「きょうつけ〜これで掃除の反省を終わりま〜す」

「「終わりま〜す」」

 放課後の教室掃除を終えた俺は、鞄を掴むと出入口に向かって歩きだした。

「なになに真平ちゃん、今日も愛しの彼女のところに行くの〜?」

 教室を出ようとしたところで、一緒に掃除をしていたクラスメイトの利光に声をかけられる。

「別に彼女とかそんなんじゃねーし」

 俺はそう答えると、引き戸のとってに手をかけた。

「なんかあいつって忠犬ハチ公みたいだよな」

「はぁ?」

 教室を出ようとしたが、利光の突飛なもの言いに思わず足を止める。

「だってそうじゃん。たいした用事もないのに教室に残って律儀にお前のこと待ってんじゃん。
名前のハ田小梅だって縮めたらハチ公になるし、うん、さしずめお前はご主人様だな」

 そう言って愉快そうに利光はケラケラと笑った。

「なにくだらないこと考えてんだよお前は。

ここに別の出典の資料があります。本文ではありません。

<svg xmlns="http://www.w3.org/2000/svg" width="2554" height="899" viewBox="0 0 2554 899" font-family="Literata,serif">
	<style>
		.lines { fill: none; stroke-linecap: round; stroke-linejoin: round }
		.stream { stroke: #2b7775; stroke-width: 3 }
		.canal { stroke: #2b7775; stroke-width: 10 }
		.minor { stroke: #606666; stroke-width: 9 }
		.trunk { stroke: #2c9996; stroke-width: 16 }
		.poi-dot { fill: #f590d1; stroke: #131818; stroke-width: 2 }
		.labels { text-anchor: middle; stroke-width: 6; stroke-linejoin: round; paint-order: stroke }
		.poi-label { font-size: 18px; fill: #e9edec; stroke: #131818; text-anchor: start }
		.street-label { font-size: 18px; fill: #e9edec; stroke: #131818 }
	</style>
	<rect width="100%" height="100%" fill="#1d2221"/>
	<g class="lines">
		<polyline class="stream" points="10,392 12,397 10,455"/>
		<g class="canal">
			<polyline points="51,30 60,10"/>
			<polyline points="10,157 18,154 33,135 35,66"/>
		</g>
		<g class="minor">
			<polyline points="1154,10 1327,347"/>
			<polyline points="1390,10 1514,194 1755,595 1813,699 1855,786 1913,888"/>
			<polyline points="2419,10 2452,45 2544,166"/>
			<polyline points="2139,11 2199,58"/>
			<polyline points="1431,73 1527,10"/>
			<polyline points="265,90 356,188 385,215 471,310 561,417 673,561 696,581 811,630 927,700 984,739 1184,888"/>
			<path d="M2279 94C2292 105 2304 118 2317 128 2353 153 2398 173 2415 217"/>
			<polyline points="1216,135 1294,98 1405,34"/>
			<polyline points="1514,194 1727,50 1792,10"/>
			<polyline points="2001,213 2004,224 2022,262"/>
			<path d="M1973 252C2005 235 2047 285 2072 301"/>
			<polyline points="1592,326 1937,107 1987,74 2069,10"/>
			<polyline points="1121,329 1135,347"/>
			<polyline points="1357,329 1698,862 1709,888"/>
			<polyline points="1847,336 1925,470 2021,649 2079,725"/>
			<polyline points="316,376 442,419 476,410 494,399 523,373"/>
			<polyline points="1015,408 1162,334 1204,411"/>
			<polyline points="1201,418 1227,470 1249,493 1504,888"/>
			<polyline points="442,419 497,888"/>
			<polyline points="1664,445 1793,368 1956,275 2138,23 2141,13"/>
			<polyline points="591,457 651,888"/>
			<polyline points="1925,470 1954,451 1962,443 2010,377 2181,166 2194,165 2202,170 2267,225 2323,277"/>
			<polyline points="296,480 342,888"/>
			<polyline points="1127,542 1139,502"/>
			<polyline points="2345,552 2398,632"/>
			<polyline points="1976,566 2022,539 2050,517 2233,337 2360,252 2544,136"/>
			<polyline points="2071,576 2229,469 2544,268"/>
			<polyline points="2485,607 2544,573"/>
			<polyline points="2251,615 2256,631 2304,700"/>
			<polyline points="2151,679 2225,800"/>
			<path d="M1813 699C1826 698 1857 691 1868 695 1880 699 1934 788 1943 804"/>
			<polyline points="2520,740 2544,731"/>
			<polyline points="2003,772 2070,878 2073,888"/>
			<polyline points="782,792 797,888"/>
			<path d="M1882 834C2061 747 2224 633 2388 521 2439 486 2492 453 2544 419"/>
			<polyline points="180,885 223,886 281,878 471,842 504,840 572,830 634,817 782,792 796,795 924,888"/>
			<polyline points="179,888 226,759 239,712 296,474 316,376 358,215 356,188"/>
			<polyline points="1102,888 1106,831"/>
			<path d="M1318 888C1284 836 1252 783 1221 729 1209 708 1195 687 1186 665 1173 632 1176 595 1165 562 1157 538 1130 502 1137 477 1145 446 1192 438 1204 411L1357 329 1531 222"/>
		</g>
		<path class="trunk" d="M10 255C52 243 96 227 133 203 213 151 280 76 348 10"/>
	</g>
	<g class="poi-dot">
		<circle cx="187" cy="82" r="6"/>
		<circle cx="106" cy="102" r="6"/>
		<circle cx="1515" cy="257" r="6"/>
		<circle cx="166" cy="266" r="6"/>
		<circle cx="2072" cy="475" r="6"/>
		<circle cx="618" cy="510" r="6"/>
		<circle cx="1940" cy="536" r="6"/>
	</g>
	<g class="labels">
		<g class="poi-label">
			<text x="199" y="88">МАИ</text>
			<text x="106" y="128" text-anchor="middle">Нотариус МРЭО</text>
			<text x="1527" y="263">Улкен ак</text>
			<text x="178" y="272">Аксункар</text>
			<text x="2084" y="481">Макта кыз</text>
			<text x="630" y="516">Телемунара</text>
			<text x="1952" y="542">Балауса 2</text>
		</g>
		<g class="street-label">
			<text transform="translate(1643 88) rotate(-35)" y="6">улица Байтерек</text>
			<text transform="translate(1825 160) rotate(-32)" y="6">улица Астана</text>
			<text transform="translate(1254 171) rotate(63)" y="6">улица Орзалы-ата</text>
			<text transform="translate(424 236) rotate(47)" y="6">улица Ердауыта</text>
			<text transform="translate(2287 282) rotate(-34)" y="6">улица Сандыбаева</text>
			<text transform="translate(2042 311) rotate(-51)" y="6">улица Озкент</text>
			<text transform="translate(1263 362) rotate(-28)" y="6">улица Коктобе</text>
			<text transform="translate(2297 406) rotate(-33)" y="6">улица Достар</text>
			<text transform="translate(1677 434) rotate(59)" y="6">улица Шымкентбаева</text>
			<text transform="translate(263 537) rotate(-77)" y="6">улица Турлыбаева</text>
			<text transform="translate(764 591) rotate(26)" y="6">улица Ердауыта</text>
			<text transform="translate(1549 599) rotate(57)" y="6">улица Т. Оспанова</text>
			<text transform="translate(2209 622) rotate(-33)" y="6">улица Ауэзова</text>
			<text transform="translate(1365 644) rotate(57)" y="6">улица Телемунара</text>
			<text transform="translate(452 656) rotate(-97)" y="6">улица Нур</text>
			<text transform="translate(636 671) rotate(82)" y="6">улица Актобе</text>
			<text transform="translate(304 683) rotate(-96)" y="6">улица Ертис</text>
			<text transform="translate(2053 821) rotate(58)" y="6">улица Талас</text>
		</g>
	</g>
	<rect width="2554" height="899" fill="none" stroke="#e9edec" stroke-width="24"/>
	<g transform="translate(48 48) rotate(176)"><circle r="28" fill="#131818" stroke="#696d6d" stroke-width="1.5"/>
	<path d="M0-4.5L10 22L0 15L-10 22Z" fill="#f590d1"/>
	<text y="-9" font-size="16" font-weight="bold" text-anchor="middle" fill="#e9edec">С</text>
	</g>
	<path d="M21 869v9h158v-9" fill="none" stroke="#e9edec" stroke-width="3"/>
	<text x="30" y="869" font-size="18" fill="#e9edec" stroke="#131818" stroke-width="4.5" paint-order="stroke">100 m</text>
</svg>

そんなこと考える暇あったら、早く帰って勉強しろよ。俺達受験生だぞ」

「へーい」

 利光の生半可な返事を聞いて、俺は今度こそ教室を出た。

 俺の名前は田村真平、森川南中学校に通う三年五組の生徒だ。

 現在は寒さ厳しい、二月の受験シーズン真っ只中。

 本番までは残り僅かな日数しか残っていない、 友達と遊んでいる暇などあるわけがないのだ。

 学校が終わればまっすぐ家に帰って机にむかうのみだ。

 だが俺はこれから一カ所だけ寄り道をしようと思っている。